Gesundheitsminister Manfred Lucha (Grüne) sprach sich indes erneut für die Reform aus: Die "ganze ambulante Ärzteschaft" habe ihm bei persönlichen Gesprächen versichert, dass die Strukturreform des Bereitschaftsdienstes kommen müsse. "Für echte Notfälle sind die Notfallambulanzen zuständig", so Lucha. "Für echte Notfälle gehen sie ins Krankenhaus." Bei den sogenannten Notfallpraxen, so stellte Lucha klar, handele es sich dagegen um Bereitschaftsdienstangebote. Die nutze man aus seiner Sicht mit Beschwerden, mit denen man normalweise zum Hausarzt gehe. Dies werde künftig durch den Ausbau telemedizinischer Angebote auch noch einmal deutlicher beraten, so Lucha weiter.
Der Grünen-Politiker verwies darauf, dass die verbleibenden Praxen zu größeren Einheiten verschmolzen werden. Die Pläne sehen vor, dass künftig jeder Stadt- und Landkreis mindestens eine Notfallpraxis haben soll. Außerdem sollen die Praxen für alle Menschen in Baden-Württemberg innerhalb von 30 bis 40 Minuten Fahrzeit erreichbar sein. Lucha sprach am Dienstag von einer effizienteren Ausstattung, damit man die Ressourcen besser bündeln könne. Die Kassenärztliche Vereinigung (KVBW) lege hierzu Erhebungszahlen mit Patientenströmen vor, auf die reagiert werde, so Lucha. Er betonte: "Ich gehe am Ende sogar davon aus, dass es eine qualitative Verbesserung der Versorgung gibt."

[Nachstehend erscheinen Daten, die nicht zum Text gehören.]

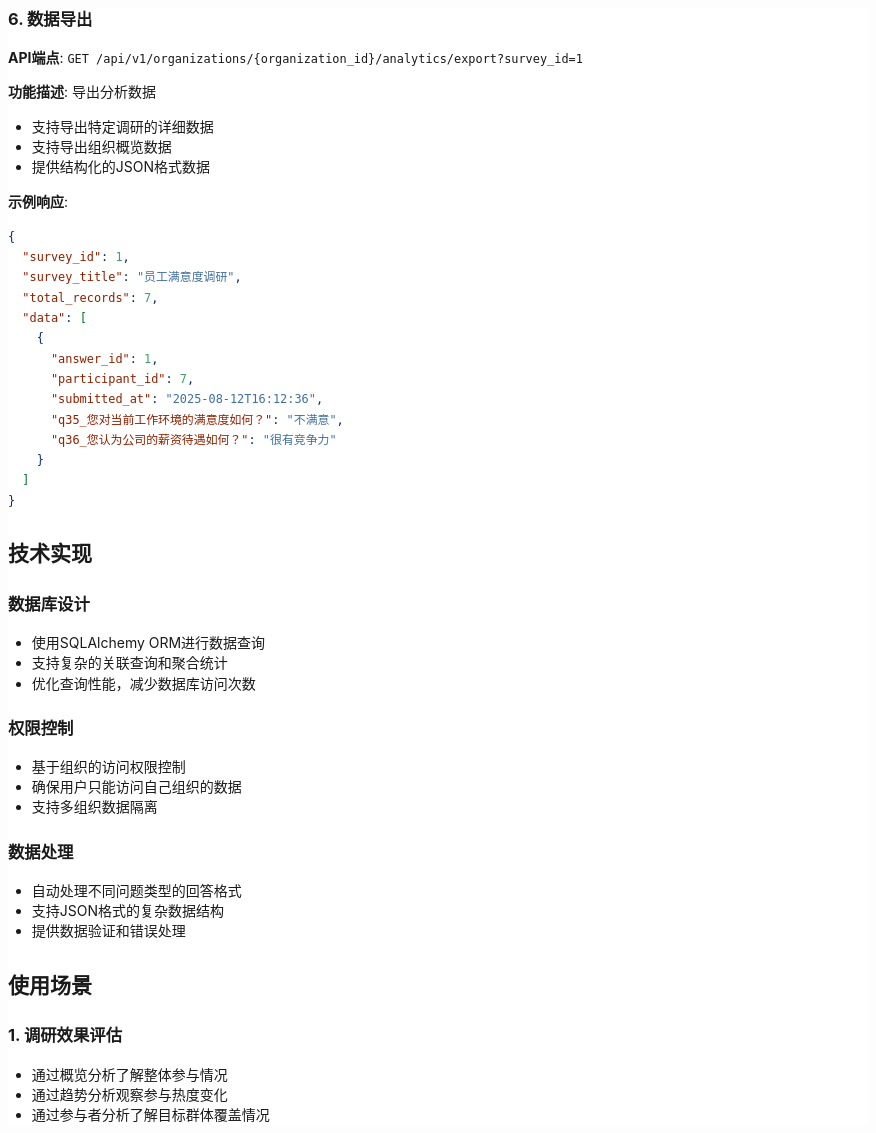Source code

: ### 6. 数据导出
**API端点**: `GET /api/v1/organizations/{organization_id}/analytics/export?survey_id=1`

**功能描述**: 导出分析数据
- 支持导出特定调研的详细数据
- 支持导出组织概览数据
- 提供结构化的JSON格式数据

**示例响应**:
```json
{
  "survey_id": 1,
  "survey_title": "员工满意度调研",
  "total_records": 7,
  "data": [
    {
      "answer_id": 1,
      "participant_id": 7,
      "submitted_at": "2025-08-12T16:12:36",
      "q35_您对当前工作环境的满意度如何？": "不满意",
      "q36_您认为公司的薪资待遇如何？": "很有竞争力"
    }
  ]
}
```

## 技术实现

### 数据库设计
- 使用SQLAlchemy ORM进行数据查询
- 支持复杂的关联查询和聚合统计
- 优化查询性能，减少数据库访问次数

### 权限控制
- 基于组织的访问权限控制
- 确保用户只能访问自己组织的数据
- 支持多组织数据隔离

### 数据处理
- 自动处理不同问题类型的回答格式
- 支持JSON格式的复杂数据结构
- 提供数据验证和错误处理

## 使用场景

### 1. 调研效果评估
- 通过概览分析了解整体参与情况
- 通过趋势分析观察参与热度变化
- 通过参与者分析了解目标群体覆盖情况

Ministerpräsident Winfried Kretschmann (Grüne) kritisierte indes die Bezeichnung der Notfallpraxen. Dass diese, wie Lucha betonte, eigentlich "Bereitschaftsdienstpraxen" heißen, sei keine Wortklauberei, so der 76-Jährige. In den Praxen werden in der Regel aber keine Notfälle behandelt, so Kretschmann, "es sei denn, man betrachtet jede Krankheit schon als Notfall. Das ist aber nicht der Fall, sonst entsteht bei der Bevölkerung ein falscher Eindruck, nämlich dass sie in Notfällen nicht das haben, was man braucht".

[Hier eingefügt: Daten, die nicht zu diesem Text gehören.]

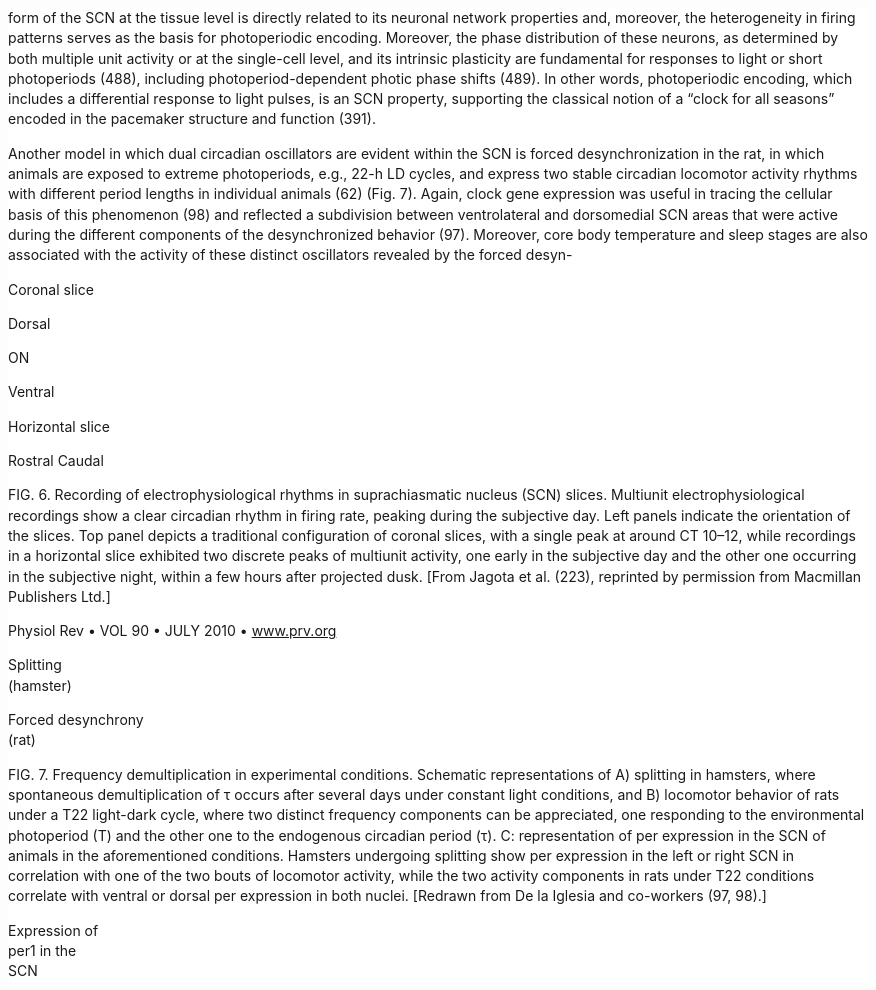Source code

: form of the SCN at the tissue level is directly related to its neuronal network properties and, moreover, the heterogeneity in firing patterns serves as the basis for photoperiodic encoding. Moreover, the phase distribution of these neurons, as determined by both multiple unit activity or at the single-cell level, and its intrinsic plasticity are fundamental for responses to light or short photoperiods (488), including photoperiod-dependent photic phase shifts (489). In other words, photoperiodic encoding, which includes a differential response to light pulses, is an SCN property, supporting the classical notion of a “clock for all seasons” encoded in the pacemaker structure and function (391).

Another model in which dual circadian oscillators are evident within the SCN is forced desynchronization in the rat, in which animals are exposed to extreme photoperiods, e.g., 22-h LD cycles, and express two stable circadian locomotor activity rhythms with different period lengths in individual animals (62) (Fig. 7). Again, clock gene expression was useful in tracing the cellular basis of this phenomenon (98) and reflected a subdivision between ventrolateral and dorsomedial SCN areas that were active during the different components of the desynchronized behavior (97). Moreover, core body temperature and sleep stages are also associated with the activity of these distinct oscillators revealed by the forced desyn-

Coronal slice

Dorsal

ON

Ventral

Horizontal slice

Rostral Caudal

FIG. 6. Recording of electrophysiological rhythms in suprachiasmatic nucleus (SCN) slices. Multiunit electrophysiological recordings show a clear circadian rhythm in firing rate, peaking during the subjective day. Left panels indicate the orientation of the slices. Top panel depicts a traditional configuration of coronal slices, with a single peak at around CT 10–12, while recordings in a horizontal slice exhibited two discrete peaks of multiunit activity, one early in the subjective day and the other one occurring in the subjective night, within a few hours after projected dusk. [From Jagota et al. (223), reprinted by permission from Macmillan Publishers Ltd.]

Physiol Rev • VOL 90 • JULY 2010 • www.prv.org

Splitting  
(hamster)

Forced desynchrony  
(rat)

FIG. 7. Frequency demultiplication in experimental conditions. Schematic representations of A) splitting in hamsters, where spontaneous demultiplication of τ occurs after several days under constant light conditions, and B) locomotor behavior of rats under a T22 light-dark cycle, where two distinct frequency components can be appreciated, one responding to the environmental photoperiod (T) and the other one to the endogenous circadian period (τ). C: representation of per expression in the SCN of animals in the aforementioned conditions. Hamsters undergoing splitting show per expression in the left or right SCN in correlation with one of the two bouts of locomotor activity, while the two activity components in rats under T22 conditions correlate with ventral or dorsal per expression in both nuclei. [Redrawn from De la Iglesia and co-workers (97, 98).]

Expression of  
per1 in the  
SCN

Anhaltende Kritik an geplanter Schließung von Notfallpraxen
Die von der KVBW geplante Schließung von 18 Notfallpraxen soll im April 2025 beginnen und schrittweise vollzogen werden. Kritik daran kommt unter anderem von Abgeordneten im baden-württembergischen Landtag. Gesundheitspolitikerinnen und -politiker mehrerer Fraktionen kritisieren, dass die Zahl der zu schließenden Notarztpraxen zu hoch gegriffen sei. Angesichts der bisherigen Schließungen und der 18 weiteren Standorte, die wegfallen sollen, sprechen manche in der Opposition von einem Kahlschlag im System der Versorgung.

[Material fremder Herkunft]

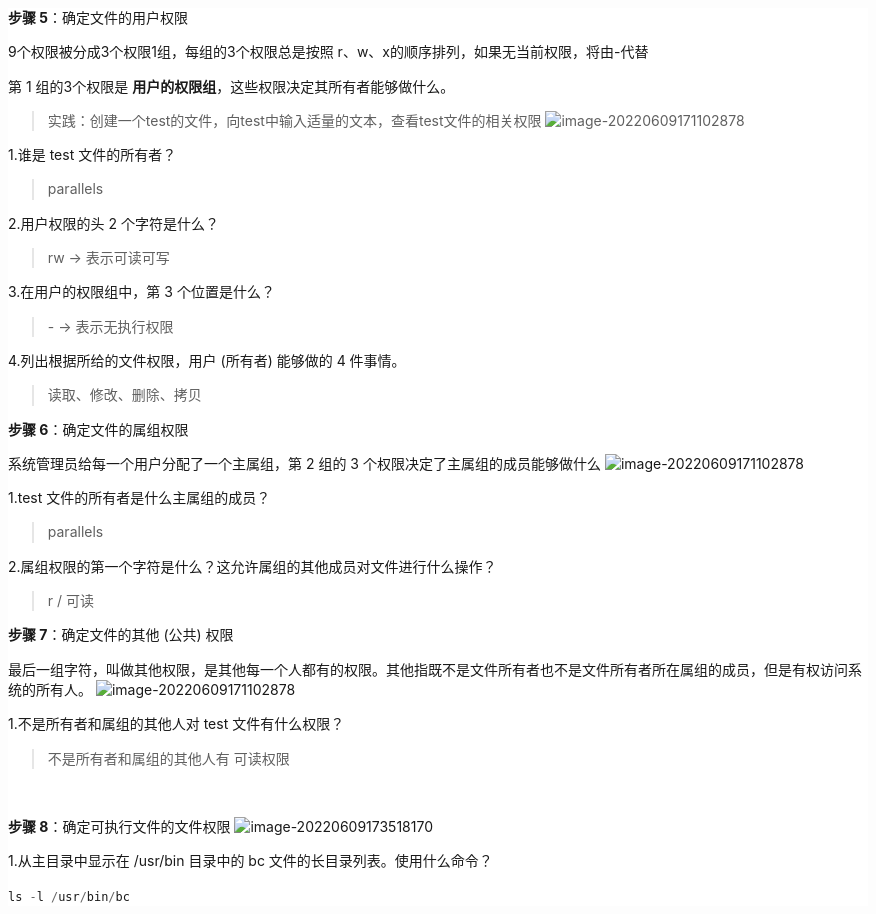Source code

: 

**步骤 5**：确定文件的用户权限

9个权限被分成3个权限1组，每组的3个权限总是按照 r、w、x的顺序排列，如果无当前权限，将由-代替

第 1 组的3个权限是 **用户的权限组**，这些权限决定其所有者能够做什么。

> 实践：创建一个test的文件，向test中输入适量的文本，查看test文件的相关权限
> ![image-20220609171102878](https://img-blog.csdnimg.cn/img_convert/c2ede2fd50d086e950a242ffad7650fe.png)

1.谁是 test 文件的所有者？

> parallels

2.用户权限的头 2 个字符是什么？

> rw → 表示可读可写

3.在用户的权限组中，第 3 个位置是什么？

> \- → 表示无执行权限

4.列出根据所给的文件权限，用户 (所有者) 能够做的 4 件事情。

> 读取、修改、删除、拷贝



**步骤 6**：确定文件的属组权限

系统管理员给每一个用户分配了一个主属组，第 2 组的 3 个权限决定了主属组的成员能够做什么
![image-20220609171102878](https://img-blog.csdnimg.cn/img_convert/c2ede2fd50d086e950a242ffad7650fe.png)

1.test 文件的所有者是什么主属组的成员？

> parallels

2.属组权限的第一个字符是什么？这允许属组的其他成员对文件进行什么操作？

> r / 可读



**步骤 7**：确定文件的其他 (公共) 权限

最后一组字符，叫做其他权限，是其他每一个人都有的权限。其他指既不是文件所有者也不是文件所有者所在属组的成员，但是有权访问系统的所有人。 
![image-20220609171102878](https://img-blog.csdnimg.cn/img_convert/c2ede2fd50d086e950a242ffad7650fe.png)

1.不是所有者和属组的其他人对 test 文件有什么权限？

> 不是所有者和属组的其他人有 可读权限

<br/>

**步骤 8**：确定可执行文件的文件权限
![image-20220609173518170](https://img-blog.csdnimg.cn/img_convert/6fc33429556608c6a86527c9619842ae.png)

1.从主目录中显示在 /usr/bin 目录中的 bc 文件的长目录列表。使用什么命令？

```c
ls -l /usr/bin/bc
```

Auch die Ärztegewerkschaft Marburger Bund ist dagegen. Sie befürchtet, dass viele Patientinnen und Patienten nicht weitere Wege auf sich nähmen, sondern stattdessen in die Ambulanz des nächsten Krankenhauses gehen. Dann drohe dort eine Überforderung.
Hunderte Menschen protestieren gegen Schließungspläne
Gegen die Schließungspläne der KVBW hatte sich breiter Protest formiert - Ärzte, Landräte, Bürgermeister und Landtagsabgeordnete sind dabei. Hunderte Menschen demonstrierten unter anderem vor dem Gebäude der Kassenärztlichen Vereinigung in Stuttgart gegen das Vorhaben.
Als Grund für die geplante Schließung von 18 Notfallpraxen nannte die KVBW den Personalmangel unter niedergelassenen Ärzten. Man habe schlicht und einfach ein Personalproblem, sagte Karsten Braun, Vorstandsvorsitzender der KVBW. Wenn man die Versorgung im Land verantwortungsvoll aufrechterhalten wolle, müsse man sich auf die Regelversorgung fokussieren, also auf die normalen Praxen. "Wenn wir den Bereitschaftsdienst nicht anpassen, dann fahren wir die Regelversorgung im Land an die Wand. Das ist nun mal die Realität", so Braun.